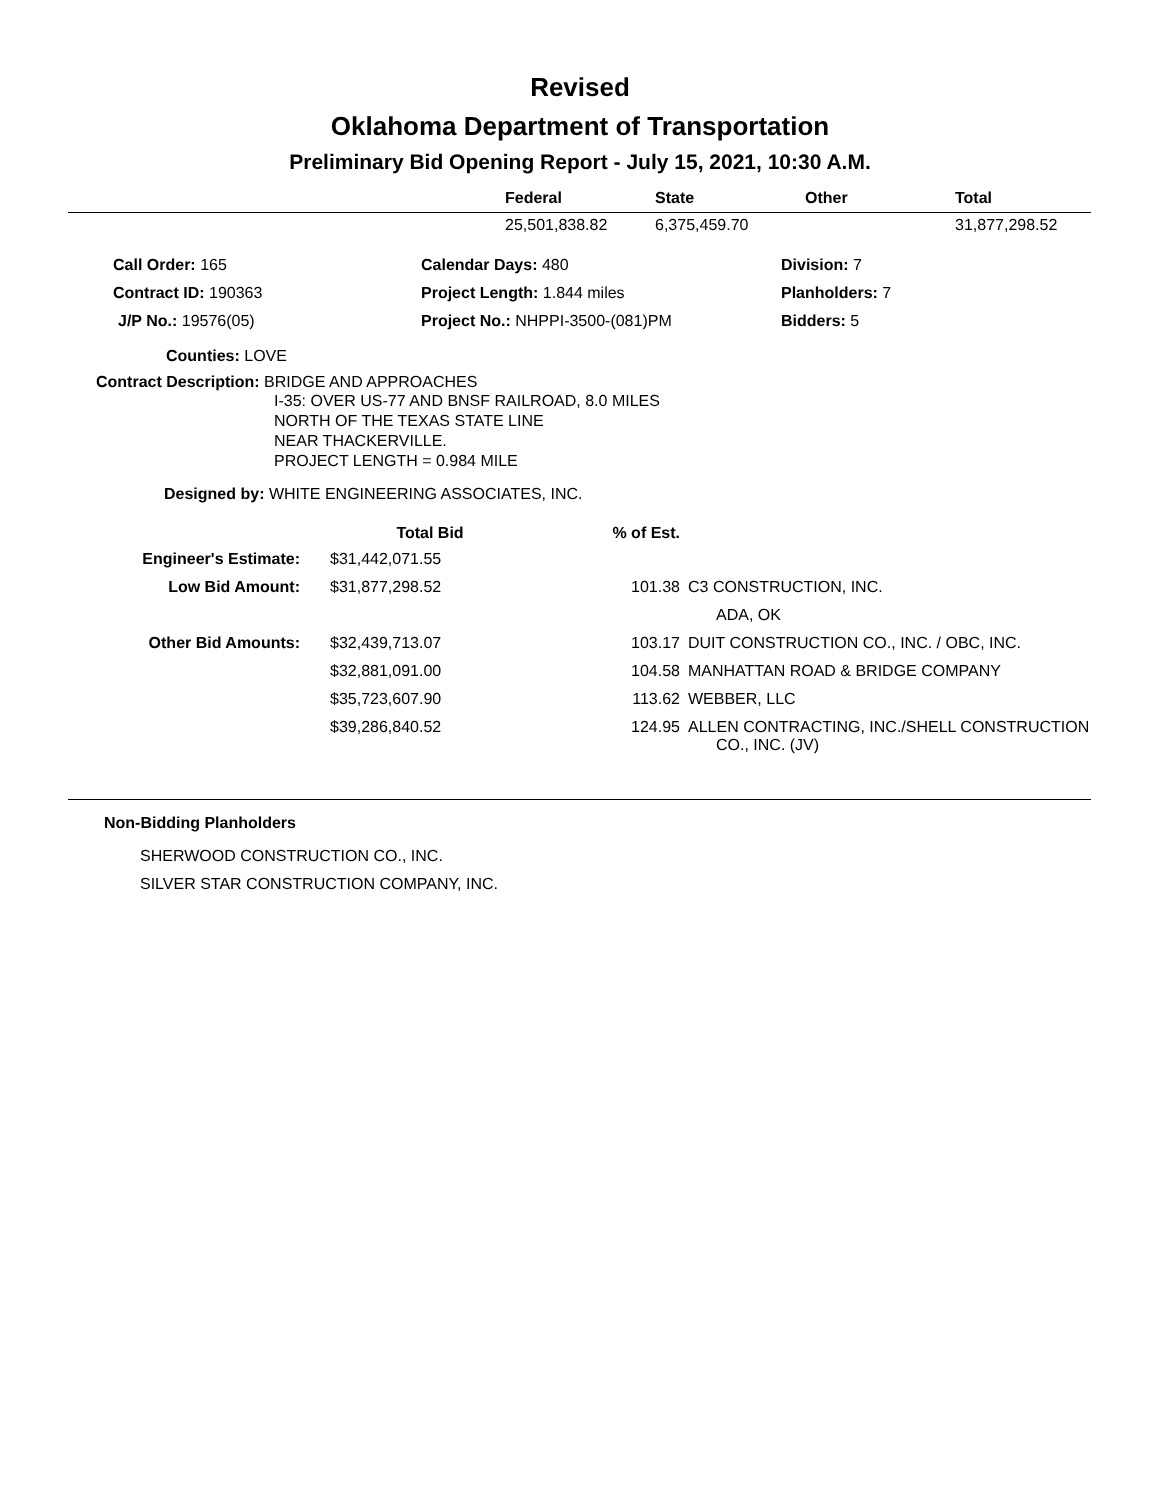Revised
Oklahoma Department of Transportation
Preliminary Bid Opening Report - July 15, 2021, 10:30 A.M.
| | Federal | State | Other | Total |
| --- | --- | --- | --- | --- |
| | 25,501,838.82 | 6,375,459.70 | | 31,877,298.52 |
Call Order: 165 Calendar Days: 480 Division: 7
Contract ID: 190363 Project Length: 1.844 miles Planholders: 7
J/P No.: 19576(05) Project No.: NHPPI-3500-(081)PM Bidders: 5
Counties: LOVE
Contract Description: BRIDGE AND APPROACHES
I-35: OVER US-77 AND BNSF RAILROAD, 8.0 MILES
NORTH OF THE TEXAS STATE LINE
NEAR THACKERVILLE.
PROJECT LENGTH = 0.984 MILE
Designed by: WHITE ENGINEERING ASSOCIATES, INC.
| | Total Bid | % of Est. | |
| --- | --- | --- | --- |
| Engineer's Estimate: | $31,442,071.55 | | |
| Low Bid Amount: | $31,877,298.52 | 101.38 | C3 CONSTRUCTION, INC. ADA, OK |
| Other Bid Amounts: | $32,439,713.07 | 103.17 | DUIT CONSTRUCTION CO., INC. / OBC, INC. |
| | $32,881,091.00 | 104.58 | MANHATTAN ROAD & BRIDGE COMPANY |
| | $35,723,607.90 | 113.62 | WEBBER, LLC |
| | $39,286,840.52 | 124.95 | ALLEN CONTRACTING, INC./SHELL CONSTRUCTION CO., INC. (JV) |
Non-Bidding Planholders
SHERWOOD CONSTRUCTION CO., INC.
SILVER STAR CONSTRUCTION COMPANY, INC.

● **Exercise**
Repeat only the stretch of lines that opens with the line containing "Oklahoma Department of Transportation" and closes with the final line of the entries, both included, exactly as written.

● **Solution to this exercise**
Oklahoma Department of Transportation
Preliminary Bid Opening Report - July 15, 2021, 10:30 A.M.
| | Federal | State | Other | Total |
| --- | --- | --- | --- | --- |
| | 25,501,838.82 | 6,375,459.70 | | 31,877,298.52 |
Call Order: 165 Calendar Days: 480 Division: 7
Contract ID: 190363 Project Length: 1.844 miles Planholders: 7
J/P No.: 19576(05) Project No.: NHPPI-3500-(081)PM Bidders: 5
Counties: LOVE
Contract Description: BRIDGE AND APPROACHES
I-35: OVER US-77 AND BNSF RAILROAD, 8.0 MILES
NORTH OF THE TEXAS STATE LINE
NEAR THACKERVILLE.
PROJECT LENGTH = 0.984 MILE
Designed by: WHITE ENGINEERING ASSOCIATES, INC.
| | Total Bid | % of Est. | |
| --- | --- | --- | --- |
| Engineer's Estimate: | $31,442,071.55 | | |
| Low Bid Amount: | $31,877,298.52 | 101.38 | C3 CONSTRUCTION, INC. ADA, OK |
| Other Bid Amounts: | $32,439,713.07 | 103.17 | DUIT CONSTRUCTION CO., INC. / OBC, INC. |
| | $32,881,091.00 | 104.58 | MANHATTAN ROAD & BRIDGE COMPANY |
| | $35,723,607.90 | 113.62 | WEBBER, LLC |
| | $39,286,840.52 | 124.95 | ALLEN CONTRACTING, INC./SHELL CONSTRUCTION CO., INC. (JV) |
Non-Bidding Planholders
SHERWOOD CONSTRUCTION CO., INC.
SILVER STAR CONSTRUCTION COMPANY, INC.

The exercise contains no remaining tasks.